There’s a disproportionate amount of material by some outfit called Hun-Tun (two tracks, one of them 12 minutes), I presume this is because the guy behind Hun-Tun was also responsible for the aforementioned production help, but it’s good stuff, sort of tribal electronic drums interwoven with ambient industrial sounds. Besides Moth himself there three other Zyon acts which for all I know might just be alter-egos of Moth. Not Breathing also gets an unusually large chunk of tape time on two tracks totaling near 16 minutes.
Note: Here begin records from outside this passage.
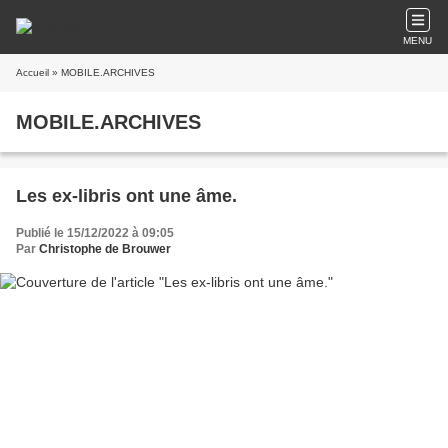
MENU
Accueil
» MOBILE.ARCHIVES
MOBILE.ARCHIVES
Les ex-libris ont une âme.
Publié le 15/12/2022 à 09:05
Par
Christophe de Brouwer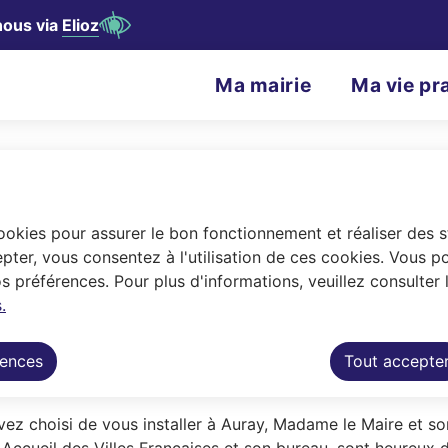
nous via
Elioz
contenu principal
Consulter le plan du site
N
Ma mairie
Ma vie pr
Menu principal
a
v
i
g
cookies pour assurer le bon fonctionnement et réaliser des st
a
pter, vous consentez à l'utilisation de ces cookies. Vous p
 préférences. Pour plus d'informations, veuillez consulter 
t
.
unicipale et l'Accueil des Villes Françai
i
rences
Tout accepte
o
n
vez choisi de vous installer à Auray, Madame le Maire et so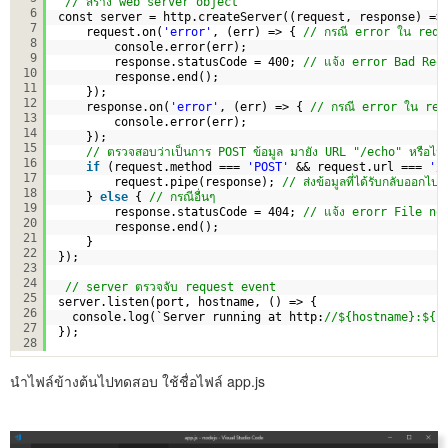
// สร้าง web server object
6
const server = http.createServer((request, response) =>
7
request.on(
'error'
, (err) => { 
// กรณี error ใน requ
8
console.error(err);
9
response.statusCode = 400; 
// แจ้ง error Bad Req
10
response.end();
11
});
12
response.on(
'error'
, (err) => { 
// กรณี error ใน res
13
console.error(err);
14
}); 
15
// ตรวจสอบว่าเป็นการ POST ข้อมูล มายัง URL "/echo" หรือไม่
16
if
(request.method === 
'POST'
&& request.url === 
'/
17
request.pipe(response); 
// ส่งข้อมูลที่ได้รับกลับออกไป
18
} 
else
{ 
// กรณีอื่นๆ 
19
response.statusCode = 404; 
// แจ้ง erorr File no
20
response.end();     
21
}
22
});
23
24
// server ตรวจจับ request event 
25
server.listen(port, hostname, () => {
26
console.log(`Server running at http:
//${hostname}:${p
27
});
28
นำไฟล์ข้างต้นไปทดสอบ ใช้ชื่อไฟล์ app.js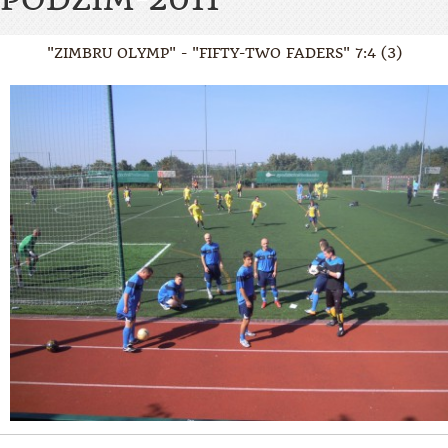
"ZIMBRU OLYMP" - "FIFTY-TWO FADERS" 7:4 (3)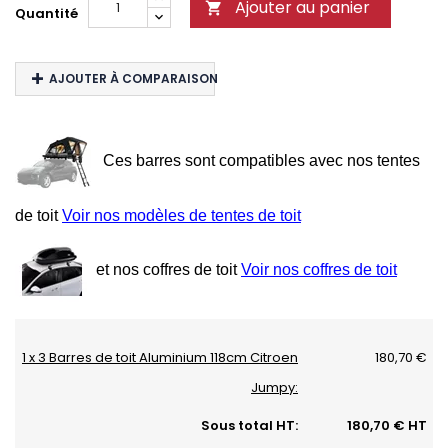
Ajouter au panier

Quantité
AJOUTER À COMPARAISON
Ces barres sont compatibles avec nos tentes
de toit
Voir nos modèles de tentes de toit
et nos coffres de toit
Voir nos coffres de toit
1 x 3 Barres de toit Aluminium 118cm Citroen
180,70 €
Jumpy:
Sous total HT:
180,70 € HT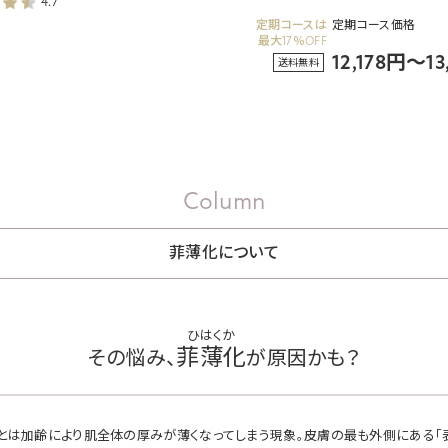
4.7
定期コースは
定期コース価格
最大17％OFF
12,178円～1
送料無料
Column
菲薄化について
菲薄化
その悩み、
が原因かも？
とは加齢により肌全体の厚みが薄くなってしまう現象。皮膚の最も外側にある「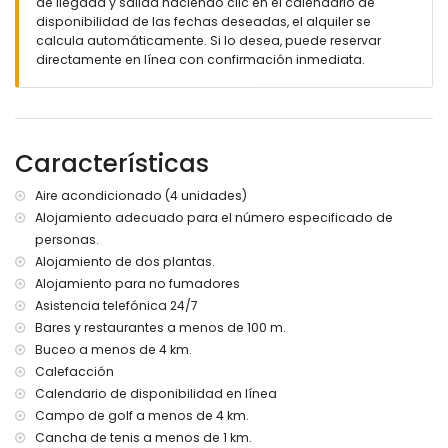
de llegada y salida haciendo clic en el calendario de
piscina privada de 8m x 4m y 1.8m de profundidad
disponibilidad de las fechas deseadas, el alquiler se
hermoso jardín con césped y árboles, y mobiliario de
calcula automáticamente. Si lo desea, puede reservar
jardín con tumbonas
directamente en línea con confirmación inmediata.
3 terrazas, de las cuales 1 está cubierta
barbacoa
zona de estar al aire libre y zona de comedor al aire libre
plaza de aparcamiento cubierta privada y cerrada
terraza en la azotea
Características
Más información
Aire acondicionado (4 unidades)
pueblo más cercano: Altea (a menos de 50 metros de la
Alojamiento adecuado para el número especificado de
casa)
personas.
playa más cercana: Playa de Altea (a menos de 200
Alojamiento de dos plantas.
metros de la casa)
Alojamiento para no fumadores
puerto más cercano: Altea (a menos de 200 metros de la
Asistencia telefónica 24/7
casa)
aeropuerto más cercano: Alicante (a menos de 100
Bares y restaurantes a menos de 100 m.
kilómetros de la casa)
Buceo a menos de 4 km.
segundo aeropuerto más cercano: Valencia (> 100
Calefacción
kilómetros)
Calendario de disponibilidad en línea
transporte público cercano: autobús a menos de 200
Campo de golf a menos de 4 km.
metros y tren a menos de 500 metros
Cancha de tenis a menos de 1 km.
no se permite fumar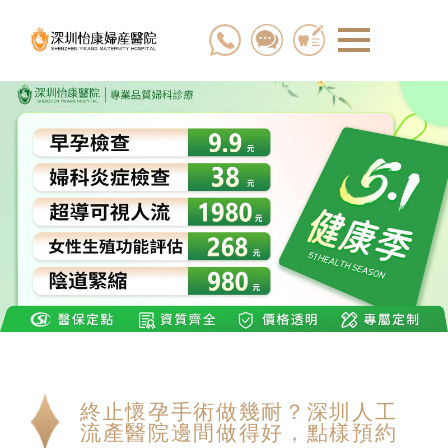
終止懷孕手術做幾耐？深圳人工
流產醫院邊間做得好，點樣預約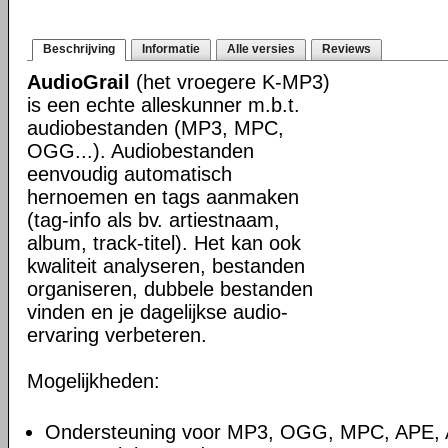
Beschrijving
Informatie
Alle versies
Reviews
AudioGrail
(het vroegere K-MP3)
is een echte alleskunner m.b.t.
audiobestanden (MP3, MPC,
OGG...). Audiobestanden
eenvoudig automatisch
hernoemen en tags aanmaken
(tag-info als bv. artiestnaam,
album, track-titel). Het kan ook
kwaliteit analyseren, bestanden
organiseren, dubbele bestanden
vinden en je dagelijkse audio-
ervaring verbeteren.
Mogelijkheden:
Ondersteuning voor MP3, OGG, MPC, APE,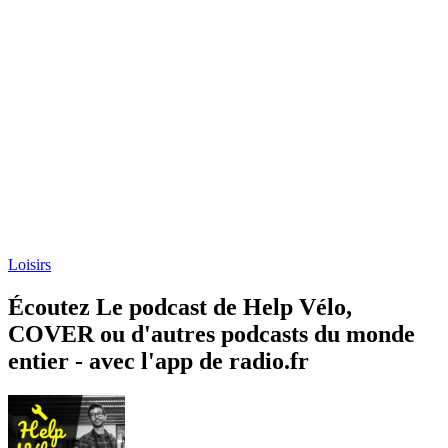
Loisirs
Écoutez Le podcast de Help Vélo,
COVER ou d'autres podcasts du monde
entier - avec l'app de radio.fr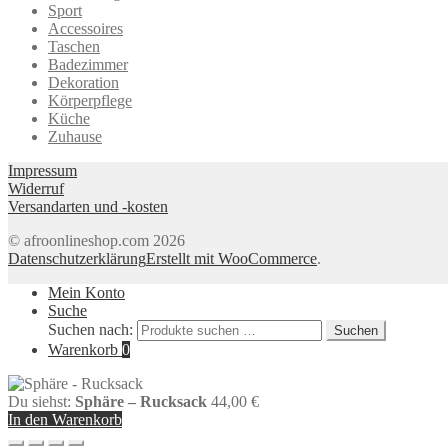
Sport
Accessoires
Taschen
Badezimmer
Dekoration
Körperpflege
Küche
Zuhause
Impressum
Widerruf
Versandarten und -kosten
© afroonlineshop.com 2026
Datenschutzerklärung
Erstellt mit WooCommerce
.
Mein Konto
Suche
Suchen nach:
Suchen
Warenkorb
0
Du siehst:
Sphäre – Rucksack
44,00
€
In den Warenkorb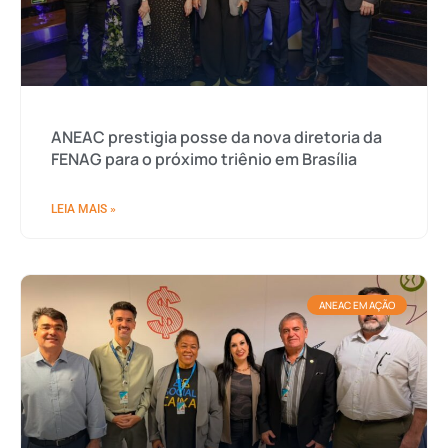
ANEAC prestigia posse da nova diretoria da
FENAG para o próximo triênio em Brasília
LEIA MAIS »
ANEAC EM AÇÃO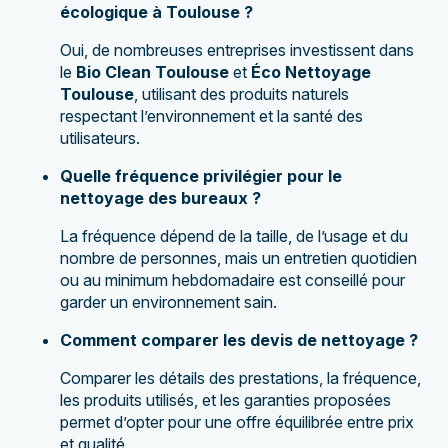
écologique à Toulouse ?
Oui, de nombreuses entreprises investissent dans
le
Bio Clean Toulouse
et
Éco Nettoyage
Toulouse
, utilisant des produits naturels
respectant l’environnement et la santé des
utilisateurs.
Quelle fréquence privilégier pour le
nettoyage des bureaux ?
La fréquence dépend de la taille, de l’usage et du
nombre de personnes, mais un entretien quotidien
ou au minimum hebdomadaire est conseillé pour
garder un environnement sain.
Comment comparer les devis de nettoyage ?
Comparer les détails des prestations, la fréquence,
les produits utilisés, et les garanties proposées
permet d’opter pour une offre équilibrée entre prix
et qualité.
There are plenty of other notables, as well. The opening track is by Stone Breath, and is allegedly also the very first Stone Breath recording, and there are are also tracks by E H I, The Gynger Effect (an alter-project of Charlie Alien, better known for The Earwigs), Sonic Disorder and Aeons Of Agony (which was possibly also Sonic Disorder’s Erik Adams, at least the contact info is the same), Nosklplakia (a collaboration of Texas noise artist Richard Ramirez, better known for Black Leather Jesus, and Donna Mikli), and, representing Wheelchair Full Of Old Men is Dog Jovula.
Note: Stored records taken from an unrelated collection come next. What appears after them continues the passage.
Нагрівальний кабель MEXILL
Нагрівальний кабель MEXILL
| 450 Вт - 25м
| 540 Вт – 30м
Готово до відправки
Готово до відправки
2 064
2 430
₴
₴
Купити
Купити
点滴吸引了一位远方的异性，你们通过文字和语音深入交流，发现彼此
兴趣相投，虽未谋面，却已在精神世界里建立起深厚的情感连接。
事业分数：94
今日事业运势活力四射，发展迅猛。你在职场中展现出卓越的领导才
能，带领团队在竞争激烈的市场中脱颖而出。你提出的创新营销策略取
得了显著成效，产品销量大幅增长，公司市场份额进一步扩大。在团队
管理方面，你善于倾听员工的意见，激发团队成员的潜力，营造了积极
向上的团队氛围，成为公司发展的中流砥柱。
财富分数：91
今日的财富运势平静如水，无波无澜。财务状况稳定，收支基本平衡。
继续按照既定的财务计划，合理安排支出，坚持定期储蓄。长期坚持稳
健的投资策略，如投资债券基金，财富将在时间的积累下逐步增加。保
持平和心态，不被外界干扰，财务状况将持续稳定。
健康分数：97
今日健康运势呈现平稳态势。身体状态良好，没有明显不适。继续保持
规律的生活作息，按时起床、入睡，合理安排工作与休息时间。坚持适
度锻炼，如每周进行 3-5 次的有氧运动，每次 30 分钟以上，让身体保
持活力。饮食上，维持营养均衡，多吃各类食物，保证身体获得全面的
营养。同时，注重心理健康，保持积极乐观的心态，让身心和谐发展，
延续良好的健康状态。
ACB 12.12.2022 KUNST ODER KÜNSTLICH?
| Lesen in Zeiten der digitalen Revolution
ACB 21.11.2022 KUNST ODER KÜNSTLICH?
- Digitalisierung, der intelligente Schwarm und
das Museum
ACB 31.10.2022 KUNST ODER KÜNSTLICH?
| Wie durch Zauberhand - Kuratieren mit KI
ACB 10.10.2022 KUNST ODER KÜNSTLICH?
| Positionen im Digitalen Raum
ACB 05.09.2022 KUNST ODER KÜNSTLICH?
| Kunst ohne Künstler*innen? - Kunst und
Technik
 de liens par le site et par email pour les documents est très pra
And then, inexplicably, there’s me, a relative nobody from nowhere, otherwise known as Flight Attendants, represented by a five-minute excerpt of a very lo-fi twelve-minute track I submitted that was built around a jam I recorded on a karaoke machine with drum pads and a guitar at my friend Tim’s apartment at 4 AM while we were both coming down off some acid and Tim was sleeping, to which I later added some droney Casio keyboards on a 4-track. I received a very complimentary letter from Moth about it, in which he said it reminded him of multi-colored interlocking legos.
Another innovative aspect of Shroud for the time and scene it came out of is the way the tracks are cross-faded with each other so that the sound is continuous with no breaks or pause-button noises. This made for a cool listening experience, but was a bit of a challenge for me in digitizing it since I wanted to break it into separate tracks, and also because there is a lot of volume fluctuation from one track to another that I felt the need to address with some normalizing. I think overall, however, the results hold up well if you stick them in a playlist.